Apr 10 '24 19:04 IvanYashchuk

We still need to support jit(ddp(model)), as this is basically what happens whenever you jit a function and not the model.

What I'm advocating for is something like jit(ddp(undo_jit(jit(model)))

Where undo_jit is currently the hack that I describe in the top-post.

Allowing this is convenient because then the user can control the innermost jit(model) call but the framework (fabric, trainer) can control the transforms applied to the model and how they interact with each other if there are more than one.

Apr 12 '24 11:04 carmocca

I know nothing about Lightning. Do you want to allow users to do jit(model) and then inside Lightning, you apply either DDP or FSDP call to a given model? FSDP is now working, right? You need something that unwraps the jit call. Have you tried using __wrapped__? thunder.jit uses functools.wraps here: https://github.com/Lightning-AI/lightning-thunder/blob/6c64fb93b04672b731180afc4b63d5df55dae92f/thunder/init.py#L642

Apr 16 '24 12:04 IvanYashchuk

One thing (probably tangential) I was wondering, why is process_group_for_ddp an attribute for CompileData?

https://github.com/Lightning-AI/lightning-thunder/blob/6c64fb93b04672b731180afc4b63d5df55dae92f/thunder/common.py#L221-L223

I think it would make sense to make it a property.

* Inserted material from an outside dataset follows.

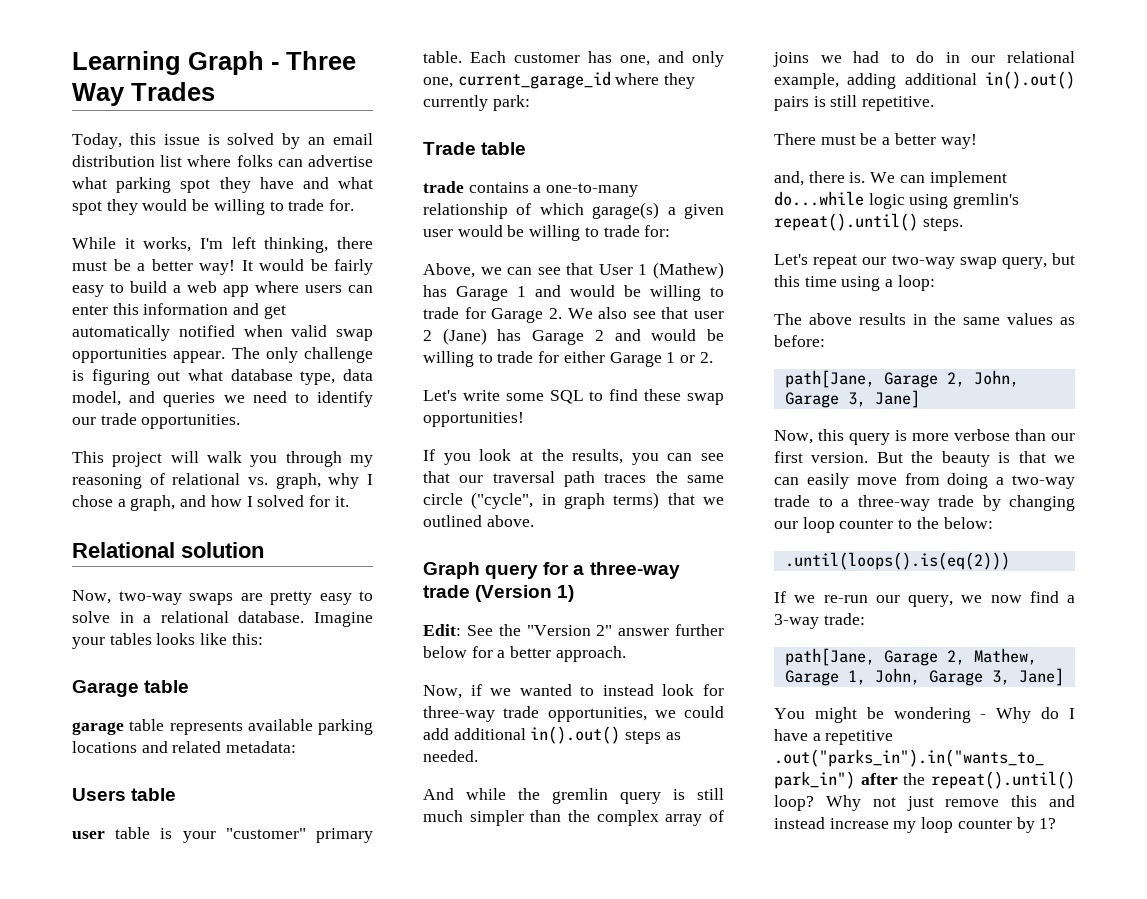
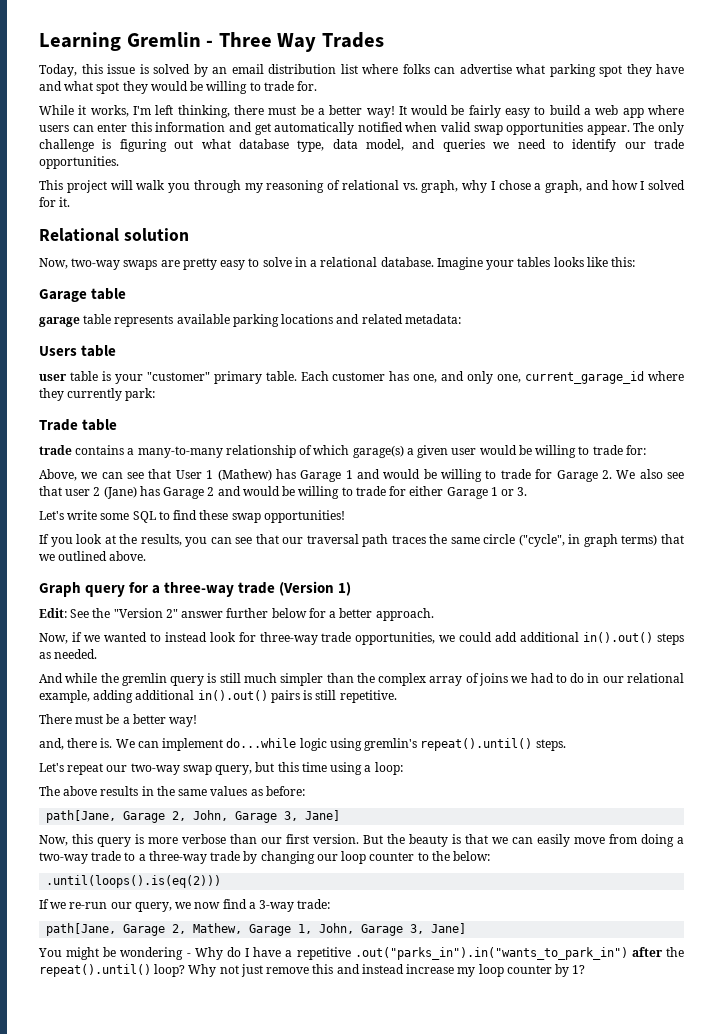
[188,51,264,75] Graph -> [126,32,201,47] Gremlin
[546,183,639,197] one-to-many -> [137,446,223,458] many-to-many
[699,352,713,363] 2. -> [517,487,528,496] 3.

Cause, if a scenario comes where we have to update CompileData.fn, then we might miss updating these corresponding attributes. (This change could potentially also fix the issue)

diff --git a/thunder/common.py b/thunder/common.py
index 85775ff..24cabcb 100644
--- a/thunder/common.py
+++ b/thunder/common.py
@@ -218,10 +218,6 @@ class CompileData:
 
         self.is_module = isinstance(self.fn, torch.nn.Module)
 
-        # We set the process_group_for_ddp attribute on the module when
-        # thunder.distributed.ddp(module) is called.
-        self.process_group_for_ddp = getattr(self.fn, "process_group_for_ddp", None)
-
         #
         # Possibly processes the function
         #
@@ -232,6 +228,12 @@ class CompileData:
 
         assert disable_preprocessing, "please use thunder.compile if you need preprocessing"
 
+    @property
+    def process_group_for_ddp(self):
+        # We set the process_group_for_ddp attribute on the module when
+        # thunder.distributed.ddp(module) is called.
+        return getattr(self.fn, "process_group_for_ddp", None)
+

Apr 16 '24 13:04 kshitij12345

I think the new fsdp/ddp actually do this.

Apr 17 '25 16:04 t-vi